Stichwort Soja: Regenwaldzerstörung versus neue Kulturpflanze und Chance für die Landwirtschaft? Wie sehen Sie das Thema?
Bauernfeind: Auf europäischer und nationaler Ebene werden zahlreiche Initiativen, Forschungsprojekte und Innovationen vorangetrieben, um die Abhängigkeit von importiertem Sojaextraktionsschrot als Rohstoff zu verringern. Erst kürzlich ist ein bilaterales Abkommen zwischen Frankreich und Österreich über eine gemeinsame Eiweißstrategie unterzeichnet worden.
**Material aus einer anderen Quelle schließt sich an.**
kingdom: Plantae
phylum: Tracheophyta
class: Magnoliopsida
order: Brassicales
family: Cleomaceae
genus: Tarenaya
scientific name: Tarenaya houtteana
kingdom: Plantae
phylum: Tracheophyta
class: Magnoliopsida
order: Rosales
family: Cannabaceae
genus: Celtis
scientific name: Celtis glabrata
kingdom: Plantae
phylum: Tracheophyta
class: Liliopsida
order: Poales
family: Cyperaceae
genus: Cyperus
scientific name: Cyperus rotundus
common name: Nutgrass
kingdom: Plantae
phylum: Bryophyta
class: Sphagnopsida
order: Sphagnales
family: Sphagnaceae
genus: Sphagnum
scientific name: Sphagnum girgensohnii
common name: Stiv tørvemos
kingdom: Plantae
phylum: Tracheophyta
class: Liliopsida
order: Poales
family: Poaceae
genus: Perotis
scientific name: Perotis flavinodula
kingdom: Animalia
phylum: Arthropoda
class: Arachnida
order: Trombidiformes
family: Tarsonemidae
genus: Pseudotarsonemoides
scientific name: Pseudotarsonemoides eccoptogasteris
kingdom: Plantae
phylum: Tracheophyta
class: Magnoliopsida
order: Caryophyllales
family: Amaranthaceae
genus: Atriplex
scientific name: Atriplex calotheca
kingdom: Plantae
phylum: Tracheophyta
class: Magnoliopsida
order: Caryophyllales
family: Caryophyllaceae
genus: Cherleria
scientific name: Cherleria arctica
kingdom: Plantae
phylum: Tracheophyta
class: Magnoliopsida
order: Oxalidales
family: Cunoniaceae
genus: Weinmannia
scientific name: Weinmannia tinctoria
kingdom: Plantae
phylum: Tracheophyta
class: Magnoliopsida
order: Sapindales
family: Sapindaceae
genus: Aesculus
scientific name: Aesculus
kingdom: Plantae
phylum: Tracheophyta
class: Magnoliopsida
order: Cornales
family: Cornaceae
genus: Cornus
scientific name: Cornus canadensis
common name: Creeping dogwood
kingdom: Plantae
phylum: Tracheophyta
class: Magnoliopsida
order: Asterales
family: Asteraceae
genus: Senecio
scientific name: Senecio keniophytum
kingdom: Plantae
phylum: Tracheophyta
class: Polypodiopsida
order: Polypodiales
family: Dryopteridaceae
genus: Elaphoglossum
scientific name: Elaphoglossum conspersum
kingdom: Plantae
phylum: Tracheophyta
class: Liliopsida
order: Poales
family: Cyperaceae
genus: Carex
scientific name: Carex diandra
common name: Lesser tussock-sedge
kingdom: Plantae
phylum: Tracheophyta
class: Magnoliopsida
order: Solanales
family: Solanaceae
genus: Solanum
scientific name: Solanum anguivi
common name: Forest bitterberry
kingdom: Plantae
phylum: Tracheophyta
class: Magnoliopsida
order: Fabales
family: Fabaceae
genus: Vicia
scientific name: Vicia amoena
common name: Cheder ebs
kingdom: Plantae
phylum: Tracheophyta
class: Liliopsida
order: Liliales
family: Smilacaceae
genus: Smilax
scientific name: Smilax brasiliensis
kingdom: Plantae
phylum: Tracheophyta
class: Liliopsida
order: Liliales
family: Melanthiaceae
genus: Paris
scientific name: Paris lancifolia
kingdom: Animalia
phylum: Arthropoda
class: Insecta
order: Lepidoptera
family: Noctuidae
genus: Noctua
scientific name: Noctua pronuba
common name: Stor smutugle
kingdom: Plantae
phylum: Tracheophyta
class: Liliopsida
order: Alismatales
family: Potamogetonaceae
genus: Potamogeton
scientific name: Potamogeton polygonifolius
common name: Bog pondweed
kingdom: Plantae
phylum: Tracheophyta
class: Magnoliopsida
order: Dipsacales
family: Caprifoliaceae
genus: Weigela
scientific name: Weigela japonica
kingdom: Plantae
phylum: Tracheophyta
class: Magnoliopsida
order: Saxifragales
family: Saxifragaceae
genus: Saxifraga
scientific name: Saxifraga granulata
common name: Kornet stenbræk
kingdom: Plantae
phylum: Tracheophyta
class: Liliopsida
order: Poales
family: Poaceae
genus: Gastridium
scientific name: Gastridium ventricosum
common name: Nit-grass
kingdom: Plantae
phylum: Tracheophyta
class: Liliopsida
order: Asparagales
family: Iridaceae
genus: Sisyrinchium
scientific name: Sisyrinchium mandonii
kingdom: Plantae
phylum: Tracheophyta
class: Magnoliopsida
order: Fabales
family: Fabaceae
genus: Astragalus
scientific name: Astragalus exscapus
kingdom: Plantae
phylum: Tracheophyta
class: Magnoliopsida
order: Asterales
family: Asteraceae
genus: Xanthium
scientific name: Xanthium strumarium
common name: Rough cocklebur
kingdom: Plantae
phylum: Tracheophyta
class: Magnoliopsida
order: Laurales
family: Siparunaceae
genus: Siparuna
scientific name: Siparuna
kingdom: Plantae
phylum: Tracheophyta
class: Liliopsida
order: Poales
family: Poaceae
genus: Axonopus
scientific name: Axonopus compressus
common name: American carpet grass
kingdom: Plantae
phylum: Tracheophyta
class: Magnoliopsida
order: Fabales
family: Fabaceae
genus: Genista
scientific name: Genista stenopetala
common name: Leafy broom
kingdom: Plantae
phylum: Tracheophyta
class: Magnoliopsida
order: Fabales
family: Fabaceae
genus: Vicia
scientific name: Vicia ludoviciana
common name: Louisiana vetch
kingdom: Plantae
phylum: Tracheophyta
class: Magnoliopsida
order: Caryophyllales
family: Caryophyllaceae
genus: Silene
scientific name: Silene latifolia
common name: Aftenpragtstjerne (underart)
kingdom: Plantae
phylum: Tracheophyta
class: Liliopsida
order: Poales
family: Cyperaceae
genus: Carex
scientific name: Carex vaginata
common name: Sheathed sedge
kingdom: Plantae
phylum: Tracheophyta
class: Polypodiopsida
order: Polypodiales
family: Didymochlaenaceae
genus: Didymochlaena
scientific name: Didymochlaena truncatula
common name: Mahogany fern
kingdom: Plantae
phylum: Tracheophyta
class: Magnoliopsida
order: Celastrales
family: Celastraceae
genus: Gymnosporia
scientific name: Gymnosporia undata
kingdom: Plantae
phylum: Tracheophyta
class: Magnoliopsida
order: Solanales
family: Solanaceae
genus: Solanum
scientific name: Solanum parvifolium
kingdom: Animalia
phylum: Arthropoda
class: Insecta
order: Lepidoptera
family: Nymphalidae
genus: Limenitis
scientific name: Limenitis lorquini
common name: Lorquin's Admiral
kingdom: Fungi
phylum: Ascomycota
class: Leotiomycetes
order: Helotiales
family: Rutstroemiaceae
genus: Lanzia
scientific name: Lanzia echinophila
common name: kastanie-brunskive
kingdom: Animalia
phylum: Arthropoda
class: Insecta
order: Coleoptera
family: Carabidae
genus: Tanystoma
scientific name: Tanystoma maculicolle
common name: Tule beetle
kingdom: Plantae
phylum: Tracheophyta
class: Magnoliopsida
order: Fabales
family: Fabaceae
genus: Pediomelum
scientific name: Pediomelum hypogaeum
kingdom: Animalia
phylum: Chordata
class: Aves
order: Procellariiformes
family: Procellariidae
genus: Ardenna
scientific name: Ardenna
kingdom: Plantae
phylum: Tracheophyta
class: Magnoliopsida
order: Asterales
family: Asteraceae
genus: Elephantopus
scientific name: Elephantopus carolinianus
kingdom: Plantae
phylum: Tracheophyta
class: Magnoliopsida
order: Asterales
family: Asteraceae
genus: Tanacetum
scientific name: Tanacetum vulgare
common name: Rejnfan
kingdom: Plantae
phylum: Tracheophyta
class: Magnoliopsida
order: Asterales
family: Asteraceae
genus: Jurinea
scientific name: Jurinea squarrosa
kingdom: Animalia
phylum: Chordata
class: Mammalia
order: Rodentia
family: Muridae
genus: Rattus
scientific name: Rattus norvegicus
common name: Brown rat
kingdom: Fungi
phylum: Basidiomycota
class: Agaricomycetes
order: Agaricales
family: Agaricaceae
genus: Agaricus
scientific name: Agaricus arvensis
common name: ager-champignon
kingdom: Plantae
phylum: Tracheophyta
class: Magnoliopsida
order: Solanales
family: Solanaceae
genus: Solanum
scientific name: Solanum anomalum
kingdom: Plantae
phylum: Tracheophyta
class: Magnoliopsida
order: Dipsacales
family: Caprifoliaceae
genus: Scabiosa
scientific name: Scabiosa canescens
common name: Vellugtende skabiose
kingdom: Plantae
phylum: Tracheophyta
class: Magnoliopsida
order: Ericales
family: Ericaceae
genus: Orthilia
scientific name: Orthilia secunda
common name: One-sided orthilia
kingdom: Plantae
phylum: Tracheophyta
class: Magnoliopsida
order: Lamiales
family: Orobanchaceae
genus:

Der heimische Sojabohnenanbau ist in den letzten Jahren signifikant angestiegen und in unseren Mischfutterwerken wird ja auch regionales europäisches Soja verarbeitet. Als Kulturpflanze für die heimische Landwirtschaft ist die Sojabohne absolut begrüßenswert, sie bringt viele Vorteile. Deshalb wird in Österreich der Anbau sehr stark propagiert – mit Erfolg. Im letzten Anbaujahr 2022 ist die Anbaufläche auf knapp 100.000 Hektar angestiegen, um plus 22 Prozent gegenüber dem Vorjahr. Die österreichische Eiweißstrategie sieht vor, Soja-Importe bis 2030 um 50 Prozent zu reduzieren.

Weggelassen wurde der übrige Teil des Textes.